Banks and CanDeal pilot shared risk utility aimed at easing supplier compliance burdens
Canada’s largest banks are pooling resources with market infrastructure provider CanDeal to tackle one of financial services’ most persistent operational headaches: third-party risk management.
The collaboration will introduce a centralized industry solution designed to standardize vendor due diligence and reduce overlapping compliance work across institutions and suppliers. A pilot is expected to launch in the first half of 2026.
The initiative reflects mounting regulatory scrutiny of outsourcing arrangements and supply-chain exposure, pressures that have significantly increased documentation and monitoring demands across the sector.
According to the announcement, the CanDeal Third-Party Risk (TPR) platform aims to replace fragmented, bank-by-bank review processes with a shared framework that allows participants to rely on common assessments. The goal is to streamline compliance obligations while lowering administrative costs for vendors serving multiple financial institutions.
Banks have traditionally conducted independent due diligence on the same suppliers, creating repetitive data requests and extended onboarding timelines. By mutualizing oversight activities, the new infrastructure is intended to eliminate duplicated effort while maintaining regulatory safeguards.
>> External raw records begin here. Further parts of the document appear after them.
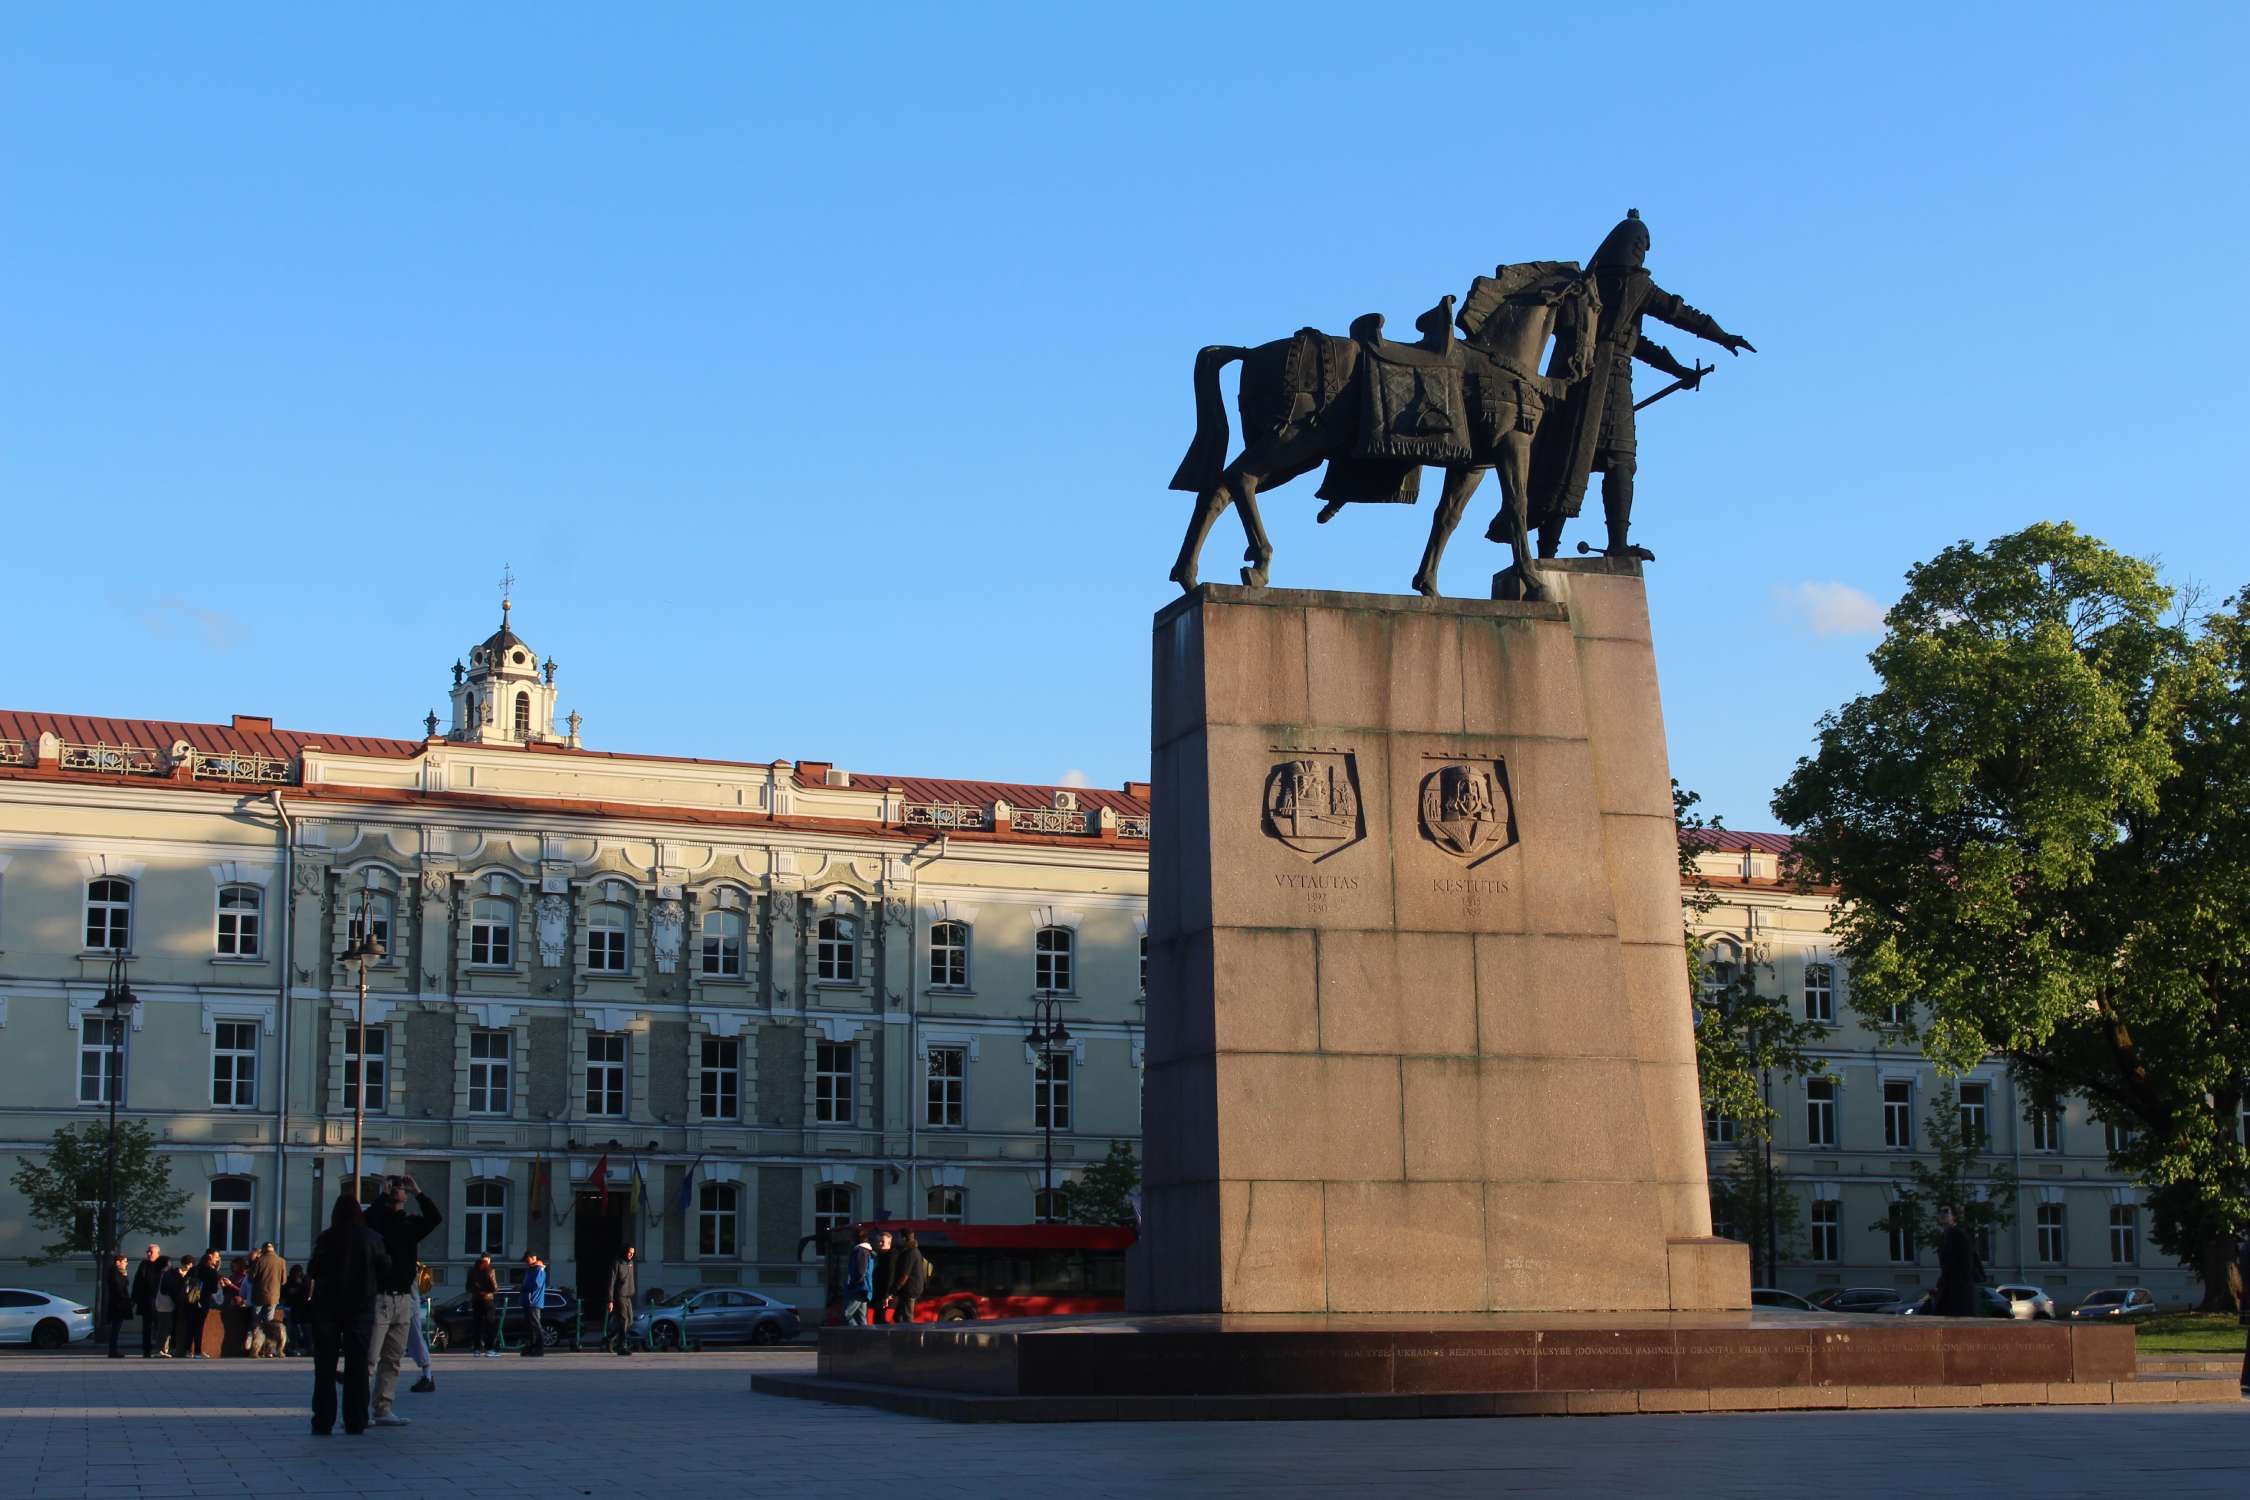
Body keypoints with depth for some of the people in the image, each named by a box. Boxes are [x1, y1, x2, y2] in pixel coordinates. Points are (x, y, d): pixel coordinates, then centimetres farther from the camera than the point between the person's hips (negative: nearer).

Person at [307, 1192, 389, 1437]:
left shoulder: (326, 1238, -7)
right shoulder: (370, 1238, -4)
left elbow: (313, 1270, -1)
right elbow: (385, 1269, 2)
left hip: (327, 1306, -1)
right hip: (361, 1307, 1)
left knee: (325, 1364, 4)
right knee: (357, 1366, 6)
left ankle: (323, 1422, 1)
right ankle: (355, 1422, 5)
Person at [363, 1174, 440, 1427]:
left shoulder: (410, 1223, 15)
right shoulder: (376, 1220, 0)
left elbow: (433, 1218, 0)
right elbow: (369, 1218, -23)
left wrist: (417, 1192, -4)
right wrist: (383, 1194, -13)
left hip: (403, 1299, 6)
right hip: (379, 1298, -6)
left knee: (393, 1359, 7)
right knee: (369, 1358, -10)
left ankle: (383, 1409, 11)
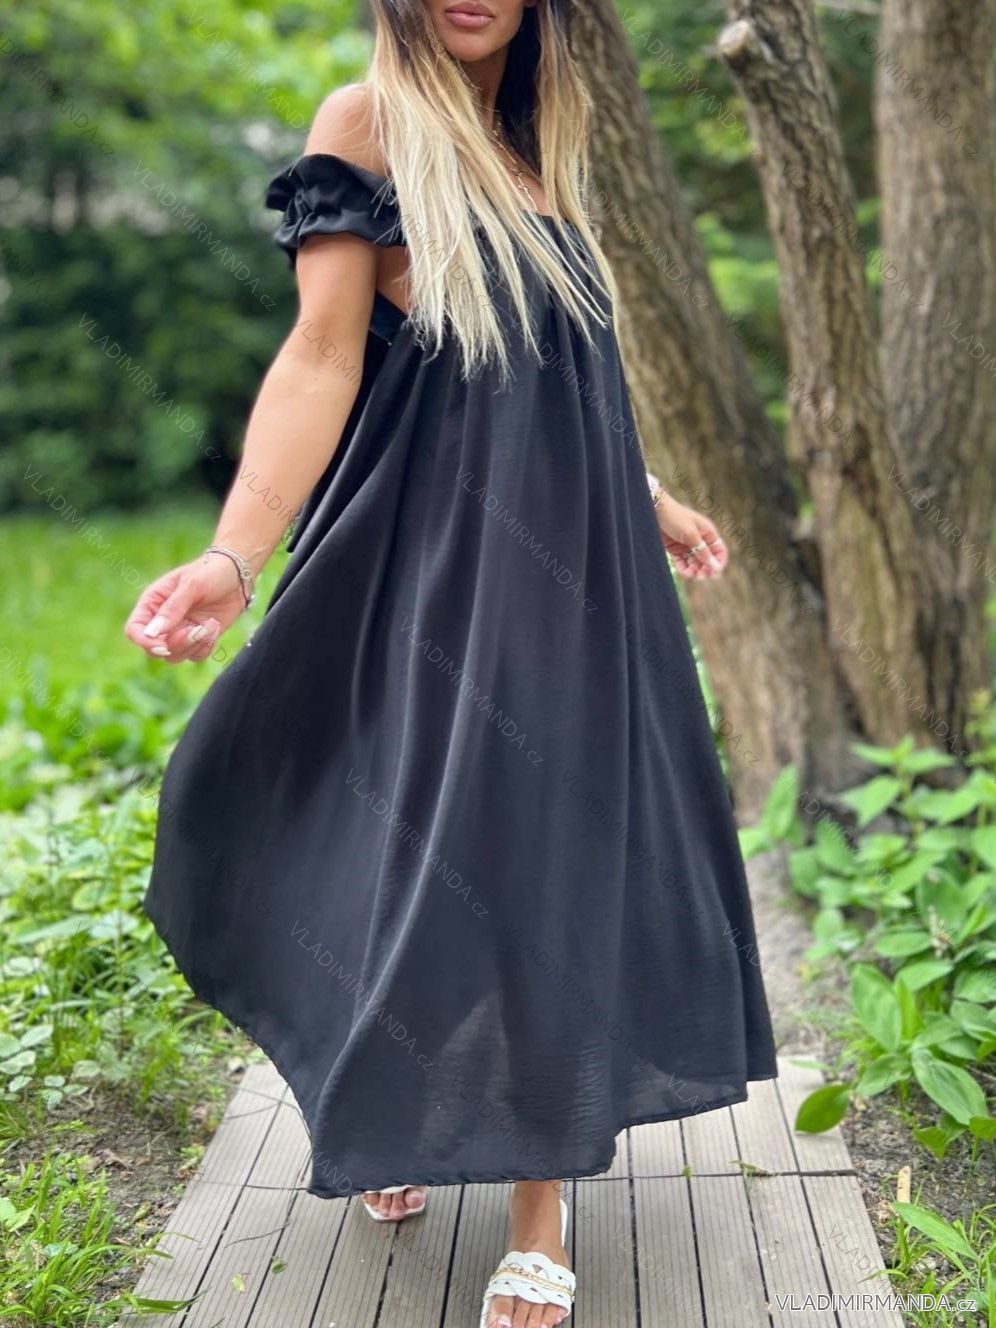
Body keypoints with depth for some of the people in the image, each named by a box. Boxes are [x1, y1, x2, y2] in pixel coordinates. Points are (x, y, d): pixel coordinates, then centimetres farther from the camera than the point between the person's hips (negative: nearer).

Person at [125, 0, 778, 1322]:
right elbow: (322, 359, -14)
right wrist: (235, 555, -26)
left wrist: (647, 499, 26)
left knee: (556, 859, 3)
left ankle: (540, 1211, 11)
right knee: (425, 855, 0)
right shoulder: (366, 129, -4)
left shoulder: (537, 148, 16)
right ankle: (399, 1112, 28)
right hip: (439, 567, -6)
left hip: (566, 571, 6)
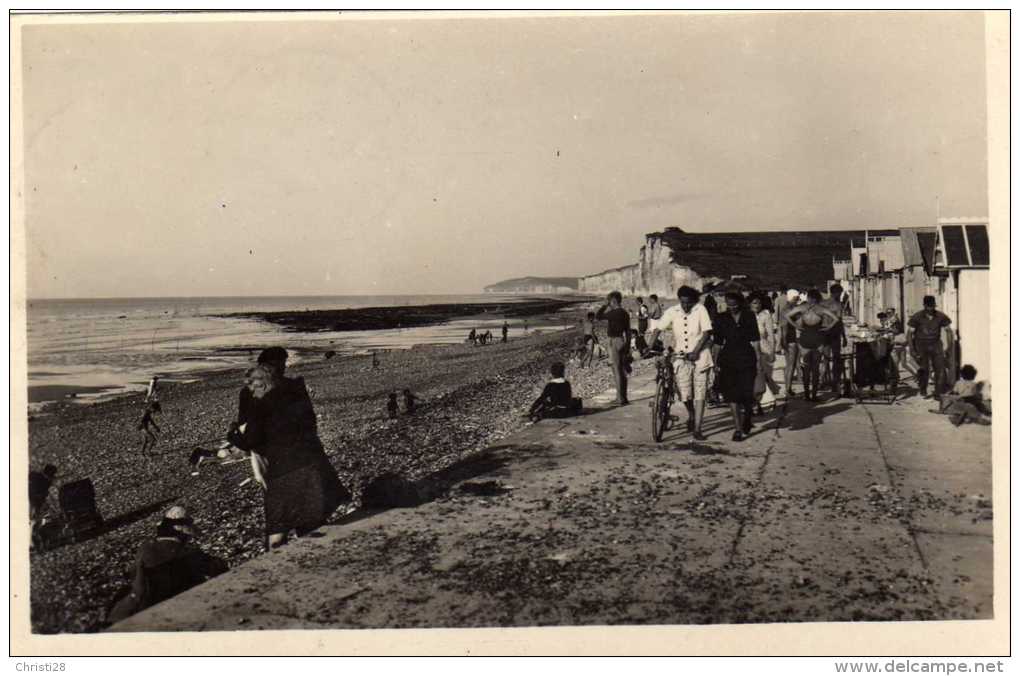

An initial group of suppliers selected by participating banks is already involved in development, a move intended to ensure broader industry input as the model evolves.
Jayson Horner, co-founder, president and CEO of CanDeal, framed the effort as a response to growing regulatory complexity.
"The regulatory requirements are complex, and the due diligence process can be demanding, stifling access and innovation. This initiative changes that dynamic entirely. It's about making the process more efficient, inclusive, and beneficial for everyone involved while maintaining the necessary risk oversight required,"
The platform will incorporate artificial intelligence and machine-learning capabilities to support ongoing monitoring, data updates and supply-chain transparency, according to the release. These tools are expected to help both banks and vendors maintain current information while reducing manual review workloads.
Participants argue the approach could shorten onboarding cycles and lower compliance costs — particularly for smaller suppliers that often face multiple overlapping audits from large financial institutions.
The shared infrastructure is also positioned as a way to improve data quality across the ecosystem, helping institutions track risk exposure more consistently.
The project follows earlier Canadian industry efforts to build shared utilities around compliance and market infrastructure, reflecting a broader shift toward cooperative solutions in areas where regulatory demands are rising faster than individual firms’ efficiency gains.
CanDeal, owned by Canada’s major banks and TMX Group stakeholders, has increasingly focused on mutualized services alongside its electronic trading and data businesses.
Backers say the model could eventually extend beyond Canada if successful, potentially serving as a template for global adoption.
Whether competitors and regulators ultimately embrace a shared due-diligence approach will likely determine how far the initiative reshapes supplier oversight across capital markets.